◆ TASK GOAL: Pull every line with "anthor" from the entries below.

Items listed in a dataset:

+ + + + + + +

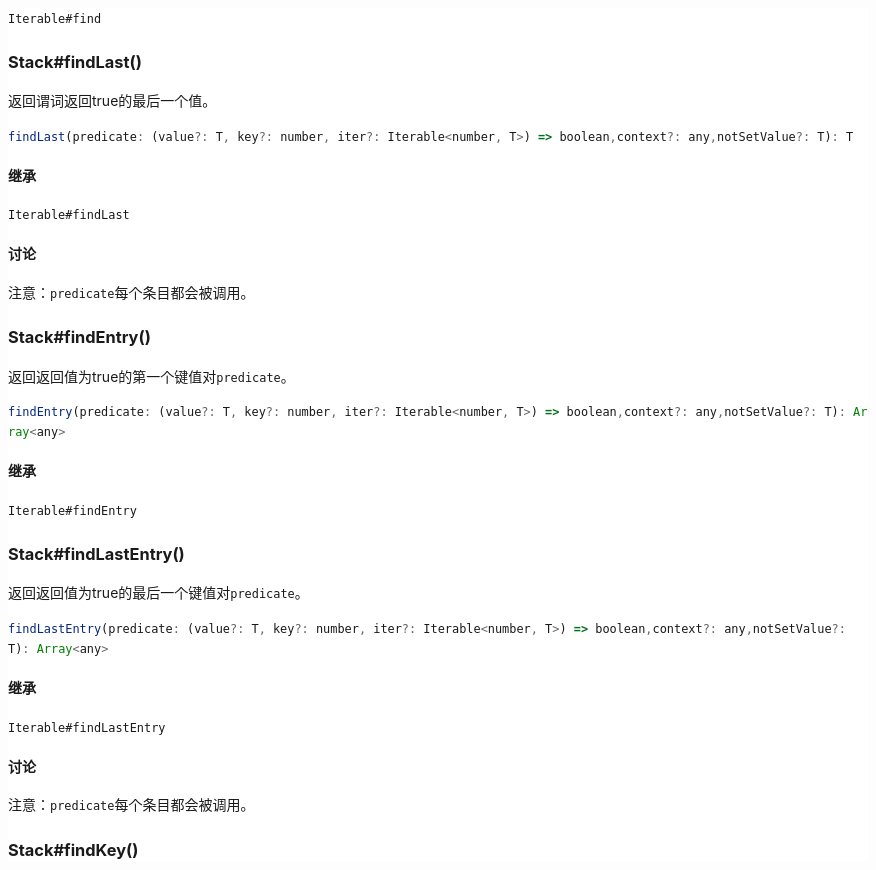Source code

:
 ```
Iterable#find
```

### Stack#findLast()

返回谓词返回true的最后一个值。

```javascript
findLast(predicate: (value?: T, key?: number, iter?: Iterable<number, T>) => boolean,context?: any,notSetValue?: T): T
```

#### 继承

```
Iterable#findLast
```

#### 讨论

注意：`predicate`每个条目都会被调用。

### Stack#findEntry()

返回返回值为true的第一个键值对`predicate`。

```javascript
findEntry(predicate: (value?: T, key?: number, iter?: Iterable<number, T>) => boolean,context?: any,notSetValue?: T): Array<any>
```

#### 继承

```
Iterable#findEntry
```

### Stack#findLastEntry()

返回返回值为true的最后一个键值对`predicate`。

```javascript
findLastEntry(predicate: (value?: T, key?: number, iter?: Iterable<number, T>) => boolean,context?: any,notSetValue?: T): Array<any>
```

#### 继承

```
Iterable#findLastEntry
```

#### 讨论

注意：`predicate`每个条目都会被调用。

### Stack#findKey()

+ + + + + + +

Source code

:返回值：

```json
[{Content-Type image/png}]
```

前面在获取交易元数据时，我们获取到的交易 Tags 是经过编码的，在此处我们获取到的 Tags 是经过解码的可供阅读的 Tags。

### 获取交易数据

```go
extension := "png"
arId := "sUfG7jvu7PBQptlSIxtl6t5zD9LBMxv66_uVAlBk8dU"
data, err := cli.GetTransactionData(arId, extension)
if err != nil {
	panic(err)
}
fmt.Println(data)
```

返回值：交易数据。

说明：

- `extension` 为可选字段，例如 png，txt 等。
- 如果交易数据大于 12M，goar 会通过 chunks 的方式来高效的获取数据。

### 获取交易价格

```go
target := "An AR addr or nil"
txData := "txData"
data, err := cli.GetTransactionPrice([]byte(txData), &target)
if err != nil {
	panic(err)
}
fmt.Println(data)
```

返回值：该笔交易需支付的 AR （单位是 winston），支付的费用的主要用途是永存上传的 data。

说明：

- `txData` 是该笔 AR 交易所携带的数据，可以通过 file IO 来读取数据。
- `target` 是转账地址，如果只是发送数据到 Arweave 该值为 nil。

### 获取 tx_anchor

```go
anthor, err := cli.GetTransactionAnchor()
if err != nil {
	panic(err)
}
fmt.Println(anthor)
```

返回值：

+ + + + + + +

◆ EXPECTED OUTPUT:
anthor, err := cli.GetTransactionAnchor()
fmt.Println(anthor)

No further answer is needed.